Task details: Repeat the records below exactly, line for line.

Material for the task:
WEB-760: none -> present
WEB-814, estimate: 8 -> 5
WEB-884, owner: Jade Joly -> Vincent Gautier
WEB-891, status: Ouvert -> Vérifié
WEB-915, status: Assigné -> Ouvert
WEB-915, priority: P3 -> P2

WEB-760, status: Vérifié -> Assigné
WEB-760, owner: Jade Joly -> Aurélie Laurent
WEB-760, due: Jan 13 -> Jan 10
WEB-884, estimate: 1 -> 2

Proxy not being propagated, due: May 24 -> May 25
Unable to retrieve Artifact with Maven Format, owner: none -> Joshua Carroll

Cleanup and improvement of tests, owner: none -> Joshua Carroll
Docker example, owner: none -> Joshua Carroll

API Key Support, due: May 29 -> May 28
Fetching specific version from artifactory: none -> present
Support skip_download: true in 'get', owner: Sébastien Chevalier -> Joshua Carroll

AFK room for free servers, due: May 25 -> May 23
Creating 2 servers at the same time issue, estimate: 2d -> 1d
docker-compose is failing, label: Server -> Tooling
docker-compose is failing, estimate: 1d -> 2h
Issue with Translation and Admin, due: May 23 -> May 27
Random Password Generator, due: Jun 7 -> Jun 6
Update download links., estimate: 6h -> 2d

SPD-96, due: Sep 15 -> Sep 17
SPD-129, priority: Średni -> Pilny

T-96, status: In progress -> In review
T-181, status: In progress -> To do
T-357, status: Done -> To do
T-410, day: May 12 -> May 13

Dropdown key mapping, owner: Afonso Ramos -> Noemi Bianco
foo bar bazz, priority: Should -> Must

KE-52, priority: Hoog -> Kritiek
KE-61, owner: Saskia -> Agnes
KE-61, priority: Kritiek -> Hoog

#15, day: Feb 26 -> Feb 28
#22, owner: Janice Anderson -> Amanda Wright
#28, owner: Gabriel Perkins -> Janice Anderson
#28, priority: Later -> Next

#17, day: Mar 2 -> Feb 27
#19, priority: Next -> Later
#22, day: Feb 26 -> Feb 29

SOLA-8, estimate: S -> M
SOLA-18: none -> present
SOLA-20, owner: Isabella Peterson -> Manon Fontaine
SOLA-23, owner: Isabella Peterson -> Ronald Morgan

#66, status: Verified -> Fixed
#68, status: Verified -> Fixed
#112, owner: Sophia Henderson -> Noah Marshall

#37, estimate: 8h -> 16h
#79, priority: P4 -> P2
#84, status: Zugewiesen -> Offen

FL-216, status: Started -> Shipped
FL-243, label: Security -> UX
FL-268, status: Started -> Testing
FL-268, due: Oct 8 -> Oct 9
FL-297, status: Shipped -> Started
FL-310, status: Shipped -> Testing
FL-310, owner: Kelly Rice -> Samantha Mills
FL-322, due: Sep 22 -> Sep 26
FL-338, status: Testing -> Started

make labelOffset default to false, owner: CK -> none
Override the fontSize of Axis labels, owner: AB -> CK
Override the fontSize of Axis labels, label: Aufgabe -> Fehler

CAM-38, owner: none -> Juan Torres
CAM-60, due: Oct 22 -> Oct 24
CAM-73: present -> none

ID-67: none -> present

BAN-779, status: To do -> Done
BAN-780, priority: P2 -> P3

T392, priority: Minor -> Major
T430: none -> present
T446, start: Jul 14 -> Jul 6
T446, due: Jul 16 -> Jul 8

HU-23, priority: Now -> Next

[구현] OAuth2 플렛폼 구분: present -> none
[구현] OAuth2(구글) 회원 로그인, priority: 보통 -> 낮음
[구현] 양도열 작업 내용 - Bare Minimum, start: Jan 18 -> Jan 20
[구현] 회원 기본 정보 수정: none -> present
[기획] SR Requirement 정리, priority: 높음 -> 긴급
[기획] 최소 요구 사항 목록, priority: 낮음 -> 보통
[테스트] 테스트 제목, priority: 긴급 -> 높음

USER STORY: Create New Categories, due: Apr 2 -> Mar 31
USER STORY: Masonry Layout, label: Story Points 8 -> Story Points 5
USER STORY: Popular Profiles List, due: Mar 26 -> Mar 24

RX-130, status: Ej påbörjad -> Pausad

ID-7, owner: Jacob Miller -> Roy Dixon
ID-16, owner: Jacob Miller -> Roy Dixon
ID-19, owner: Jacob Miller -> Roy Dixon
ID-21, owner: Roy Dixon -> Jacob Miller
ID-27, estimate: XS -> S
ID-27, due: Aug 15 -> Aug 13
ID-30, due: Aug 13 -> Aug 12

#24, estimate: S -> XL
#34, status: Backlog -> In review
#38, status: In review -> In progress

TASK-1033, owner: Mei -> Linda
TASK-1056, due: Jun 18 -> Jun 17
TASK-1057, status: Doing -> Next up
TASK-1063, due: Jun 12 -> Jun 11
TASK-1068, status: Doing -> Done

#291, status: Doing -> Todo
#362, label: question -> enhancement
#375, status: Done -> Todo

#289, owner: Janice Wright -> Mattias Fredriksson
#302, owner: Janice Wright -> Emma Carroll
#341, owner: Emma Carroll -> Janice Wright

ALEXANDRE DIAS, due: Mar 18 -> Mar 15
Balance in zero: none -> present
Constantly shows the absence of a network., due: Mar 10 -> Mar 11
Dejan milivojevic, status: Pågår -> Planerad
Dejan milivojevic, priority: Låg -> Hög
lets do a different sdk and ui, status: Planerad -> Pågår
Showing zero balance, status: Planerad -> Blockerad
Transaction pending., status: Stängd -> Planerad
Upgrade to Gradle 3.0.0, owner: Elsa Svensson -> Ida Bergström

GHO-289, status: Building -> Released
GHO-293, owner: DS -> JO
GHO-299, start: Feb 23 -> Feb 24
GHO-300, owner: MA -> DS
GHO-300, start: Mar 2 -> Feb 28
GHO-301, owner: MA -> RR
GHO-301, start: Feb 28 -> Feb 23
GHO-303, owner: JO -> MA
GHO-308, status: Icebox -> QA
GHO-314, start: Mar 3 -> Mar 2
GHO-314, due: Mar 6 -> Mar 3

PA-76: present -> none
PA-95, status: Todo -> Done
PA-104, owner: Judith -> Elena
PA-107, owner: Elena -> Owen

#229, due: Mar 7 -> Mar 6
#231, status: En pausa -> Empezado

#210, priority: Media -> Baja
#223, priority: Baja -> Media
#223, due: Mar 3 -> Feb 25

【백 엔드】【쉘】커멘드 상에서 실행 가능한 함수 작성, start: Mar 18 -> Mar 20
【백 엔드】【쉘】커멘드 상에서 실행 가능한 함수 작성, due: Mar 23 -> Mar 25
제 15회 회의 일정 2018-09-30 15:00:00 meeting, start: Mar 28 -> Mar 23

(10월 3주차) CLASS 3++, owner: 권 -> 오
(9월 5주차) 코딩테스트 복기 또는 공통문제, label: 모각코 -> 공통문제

Answer to the problem:
WEB-760: none -> present
WEB-814, estimate: 8 -> 5
WEB-884, owner: Jade Joly -> Vincent Gautier
WEB-891, status: Ouvert -> Vérifié
WEB-915, status: Assigné -> Ouvert
WEB-915, priority: P3 -> P2

WEB-760, status: Vérifié -> Assigné
WEB-760, owner: Jade Joly -> Aurélie Laurent
WEB-760, due: Jan 13 -> Jan 10
WEB-884, estimate: 1 -> 2

Proxy not being propagated, due: May 24 -> May 25
Unable to retrieve Artifact with Maven Format, owner: none -> Joshua Carroll

Cleanup and improvement of tests, owner: none -> Joshua Carroll
Docker example, owner: none -> Joshua Carroll

API Key Support, due: May 29 -> May 28
Fetching specific version from artifactory: none -> present
Support skip_download: true in 'get', owner: Sébastien Chevalier -> Joshua Carroll

AFK room for free servers, due: May 25 -> May 23
Creating 2 servers at the same time issue, estimate: 2d -> 1d
docker-compose is failing, label: Server -> Tooling
docker-compose is failing, estimate: 1d -> 2h
Issue with Translation and Admin, due: May 23 -> May 27
Random Password Generator, due: Jun 7 -> Jun 6
Update download links., estimate: 6h -> 2d

SPD-96, due: Sep 15 -> Sep 17
SPD-129, priority: Średni -> Pilny

T-96, status: In progress -> In review
T-181, status: In progress -> To do
T-357, status: Done -> To do
T-410, day: May 12 -> May 13

Dropdown key mapping, owner: Afonso Ramos -> Noemi Bianco
foo bar bazz, priority: Should -> Must

KE-52, priority: Hoog -> Kritiek
KE-61, owner: Saskia -> Agnes
KE-61, priority: Kritiek -> Hoog

#15, day: Feb 26 -> Feb 28
#22, owner: Janice Anderson -> Amanda Wright
#28, owner: Gabriel Perkins -> Janice Anderson
#28, priority: Later -> Next

#17, day: Mar 2 -> Feb 27
#19, priority: Next -> Later
#22, day: Feb 26 -> Feb 29

SOLA-8, estimate: S -> M
SOLA-18: none -> present
SOLA-20, owner: Isabella Peterson -> Manon Fontaine
SOLA-23, owner: Isabella Peterson -> Ronald Morgan

#66, status: Verified -> Fixed
#68, status: Verified -> Fixed
#112, owner: Sophia Henderson -> Noah Marshall

#37, estimate: 8h -> 16h
#79, priority: P4 -> P2
#84, status: Zugewiesen -> Offen

FL-216, status: Started -> Shipped
FL-243, label: Security -> UX
FL-268, status: Started -> Testing
FL-268, due: Oct 8 -> Oct 9
FL-297, status: Shipped -> Started
FL-310, status: Shipped -> Testing
FL-310, owner: Kelly Rice -> Samantha Mills
FL-322, due: Sep 22 -> Sep 26
FL-338, status: Testing -> Started

make labelOffset default to false, owner: CK -> none
Override the fontSize of Axis labels, owner: AB -> CK
Override the fontSize of Axis labels, label: Aufgabe -> Fehler

CAM-38, owner: none -> Juan Torres
CAM-60, due: Oct 22 -> Oct 24
CAM-73: present -> none

ID-67: none -> present

BAN-779, status: To do -> Done
BAN-780, priority: P2 -> P3

T392, priority: Minor -> Major
T430: none -> present
T446, start: Jul 14 -> Jul 6
T446, due: Jul 16 -> Jul 8

HU-23, priority: Now -> Next

[구현] OAuth2 플렛폼 구분: present -> none
[구현] OAuth2(구글) 회원 로그인, priority: 보통 -> 낮음
[구현] 양도열 작업 내용 - Bare Minimum, start: Jan 18 -> Jan 20
[구현] 회원 기본 정보 수정: none -> present
[기획] SR Requirement 정리, priority: 높음 -> 긴급
[기획] 최소 요구 사항 목록, priority: 낮음 -> 보통
[테스트] 테스트 제목, priority: 긴급 -> 높음

USER STORY: Create New Categories, due: Apr 2 -> Mar 31
USER STORY: Masonry Layout, label: Story Points 8 -> Story Points 5
USER STORY: Popular Profiles List, due: Mar 26 -> Mar 24

RX-130, status: Ej påbörjad -> Pausad

ID-7, owner: Jacob Miller -> Roy Dixon
ID-16, owner: Jacob Miller -> Roy Dixon
ID-19, owner: Jacob Miller -> Roy Dixon
ID-21, owner: Roy Dixon -> Jacob Miller
ID-27, estimate: XS -> S
ID-27, due: Aug 15 -> Aug 13
ID-30, due: Aug 13 -> Aug 12

#24, estimate: S -> XL
#34, status: Backlog -> In review
#38, status: In review -> In progress

TASK-1033, owner: Mei -> Linda
TASK-1056, due: Jun 18 -> Jun 17
TASK-1057, status: Doing -> Next up
TASK-1063, due: Jun 12 -> Jun 11
TASK-1068, status: Doing -> Done

#291, status: Doing -> Todo
#362, label: question -> enhancement
#375, status: Done -> Todo

#289, owner: Janice Wright -> Mattias Fredriksson
#302, owner: Janice Wright -> Emma Carroll
#341, owner: Emma Carroll -> Janice Wright

ALEXANDRE DIAS, due: Mar 18 -> Mar 15
Balance in zero: none -> present
Constantly shows the absence of a network., due: Mar 10 -> Mar 11
Dejan milivojevic, status: Pågår -> Planerad
Dejan milivojevic, priority: Låg -> Hög
lets do a different sdk and ui, status: Planerad -> Pågår
Showing zero balance, status: Planerad -> Blockerad
Transaction pending., status: Stängd -> Planerad
Upgrade to Gradle 3.0.0, owner: Elsa Svensson -> Ida Bergström

GHO-289, status: Building -> Released
GHO-293, owner: DS -> JO
GHO-299, start: Feb 23 -> Feb 24
GHO-300, owner: MA -> DS
GHO-300, start: Mar 2 -> Feb 28
GHO-301, owner: MA -> RR
GHO-301, start: Feb 28 -> Feb 23
GHO-303, owner: JO -> MA
GHO-308, status: Icebox -> QA
GHO-314, start: Mar 3 -> Mar 2
GHO-314, due: Mar 6 -> Mar 3

PA-76: present -> none
PA-95, status: Todo -> Done
PA-104, owner: Judith -> Elena
PA-107, owner: Elena -> Owen

#229, due: Mar 7 -> Mar 6
#231, status: En pausa -> Empezado

#210, priority: Media -> Baja
#223, priority: Baja -> Media
#223, due: Mar 3 -> Feb 25

【백 엔드】【쉘】커멘드 상에서 실행 가능한 함수 작성, start: Mar 18 -> Mar 20
【백 엔드】【쉘】커멘드 상에서 실행 가능한 함수 작성, due: Mar 23 -> Mar 25
제 15회 회의 일정 2018-09-30 15:00:00 meeting, start: Mar 28 -> Mar 23

(10월 3주차) CLASS 3++, owner: 권 -> 오
(9월 5주차) 코딩테스트 복기 또는 공통문제, label: 모각코 -> 공통문제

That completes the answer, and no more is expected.